El món de demà, febrero de 2019.
Hay algo de paradójico en la percepción que tenemos de los partidos políticos. Existe un
sentimiento negativo contra su aparentemente excesivo músculo en las instituciones y
su colonización del Estado. Al mismo tiempo la crisis de los partidos es una idea
recurrente, que en algunos casos conduce a la tesis de su desaparición inminente. Hoy
su apoyo, nunca espléndido, está bajo mínimos. En 2012 la Encuesta Social Europea
reflejaba una caída sustancial de la confianza en los partidos en todas las democracias
de la UE. Junto a Italia, España es el país con mayor desconfianza: el 42,1 % les
otorgaba un cero de credibilidad. En septiembre de 2018, el CIS recogía que alrededor
de uno de cada tres ciudadanos los veían como el principal problema.
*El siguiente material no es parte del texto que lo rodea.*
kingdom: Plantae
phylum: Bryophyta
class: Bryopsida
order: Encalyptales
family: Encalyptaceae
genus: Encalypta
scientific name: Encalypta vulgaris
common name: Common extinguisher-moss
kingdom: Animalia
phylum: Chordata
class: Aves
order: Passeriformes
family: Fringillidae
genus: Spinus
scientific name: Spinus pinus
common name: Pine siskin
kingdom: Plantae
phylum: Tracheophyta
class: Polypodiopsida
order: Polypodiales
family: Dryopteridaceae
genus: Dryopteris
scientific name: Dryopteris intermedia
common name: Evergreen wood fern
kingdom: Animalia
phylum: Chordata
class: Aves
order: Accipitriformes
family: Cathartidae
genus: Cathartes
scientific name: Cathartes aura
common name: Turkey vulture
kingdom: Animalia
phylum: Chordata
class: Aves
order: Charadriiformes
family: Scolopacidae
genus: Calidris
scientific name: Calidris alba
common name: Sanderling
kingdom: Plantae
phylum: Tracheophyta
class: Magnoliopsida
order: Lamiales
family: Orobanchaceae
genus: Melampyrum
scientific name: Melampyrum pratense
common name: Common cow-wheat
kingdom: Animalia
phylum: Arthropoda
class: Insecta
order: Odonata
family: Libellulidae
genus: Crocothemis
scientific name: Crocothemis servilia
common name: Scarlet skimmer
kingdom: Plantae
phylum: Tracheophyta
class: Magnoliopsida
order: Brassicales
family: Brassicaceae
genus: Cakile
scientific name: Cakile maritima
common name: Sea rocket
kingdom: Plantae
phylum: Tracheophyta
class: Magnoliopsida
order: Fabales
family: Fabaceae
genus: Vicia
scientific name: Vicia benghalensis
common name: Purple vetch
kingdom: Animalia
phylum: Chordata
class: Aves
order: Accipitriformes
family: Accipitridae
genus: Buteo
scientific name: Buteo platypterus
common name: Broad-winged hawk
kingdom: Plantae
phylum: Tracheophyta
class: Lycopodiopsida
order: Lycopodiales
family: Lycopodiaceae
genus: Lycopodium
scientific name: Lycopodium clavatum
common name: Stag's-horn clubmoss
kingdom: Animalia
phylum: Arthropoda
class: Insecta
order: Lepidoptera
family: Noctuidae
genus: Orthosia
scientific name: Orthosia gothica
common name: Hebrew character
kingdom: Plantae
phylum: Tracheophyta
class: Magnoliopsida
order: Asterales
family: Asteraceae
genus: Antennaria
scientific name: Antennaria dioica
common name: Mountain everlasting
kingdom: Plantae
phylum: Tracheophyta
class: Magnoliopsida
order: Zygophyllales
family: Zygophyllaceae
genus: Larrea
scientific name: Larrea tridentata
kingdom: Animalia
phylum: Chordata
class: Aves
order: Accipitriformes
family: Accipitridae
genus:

En el trasfondo de
la radiografía, antes que colonización o desaparición, lo que se manifiesta es más bien
un proceso de desintermediación de la política democrática que alcanza también a los
partidos. Desintermediación: proceso de adelgazamiento y pérdida del monopolio del
papel mediador entre el Estado y la sociedad ejercido por partidos, sindicatos,
patronales, organizaciones de intereses, medios de comunicación tradicionales, entre
otros, en beneficio de una relación más directa entre gobernantes y ciudadanos. Y con
ello, se diluye el peso de algunos de los rasgos más visibles de los partidos: programa,
congresos internos, agrupaciones territoriales, sedes físicas en pueblos y ciudades.